また、香川県の庵治石で作られた風化しにくくつやのあるフラワーベース(10800円〜)は、きめの細かさが異なる2種類の石でできているとは思えない、そのなめらかな曲線の美しさに注目。2種類の石をくり抜き合わせる技術により、硬く丈夫な石の花瓶の内部空間をより広くできたのだそう。また、庵治石の性質上、長く使うほどに味が出てくるという優れた一品。

漆喰を用いた白い壁で、静かで落ち着きあるモダンな店内には、イベントスペースもあって、月に1回の予定で、職人と交流できるようなコンテンツも企画しているというから、楽しみ。


また、地場産業の次世代の作り手による革新的なアイテムも。例えば、岩手県の六原張子とレザーを組み合わせた「小鳥のバッグ」(38880円)は、形状のかわいらしさ、かつ、斬新なデザイン、さらにバッグとしての機能性のよさで人気を博した商品だったとか。

「一見、重量があるように見えるものの、和紙を張り合わせたつくりのため非常に軽く、漆を刷り込んでいるので水にも強い。民芸品の技術がバッグに活かされていることが、とても面白いところです」(同)

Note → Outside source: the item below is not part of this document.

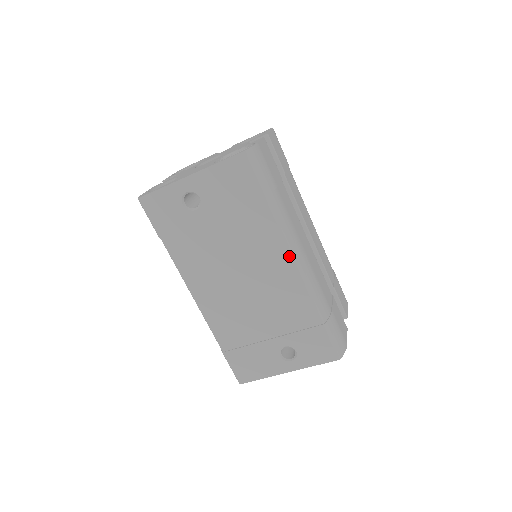
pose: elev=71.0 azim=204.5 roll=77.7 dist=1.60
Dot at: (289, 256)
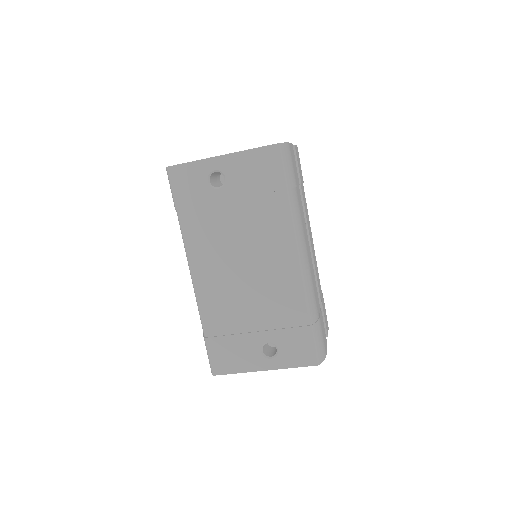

そのほか、長年、彫刻のプロジェクトを手がけたカナダ出身のデザイナーが日本の傘文化に感銘を受けて生まれたブランド「DiCesare Designs(ディチェザレ デザイン)」などにも注目。京都の傘職人がデザイナーの熱いの想いを形にした、機能性はもちろん、ユニークでエレガントなデザイン性にも優れた一品。

ぶらりと立ち寄ると、新しい日本の魅力を発見できるかも。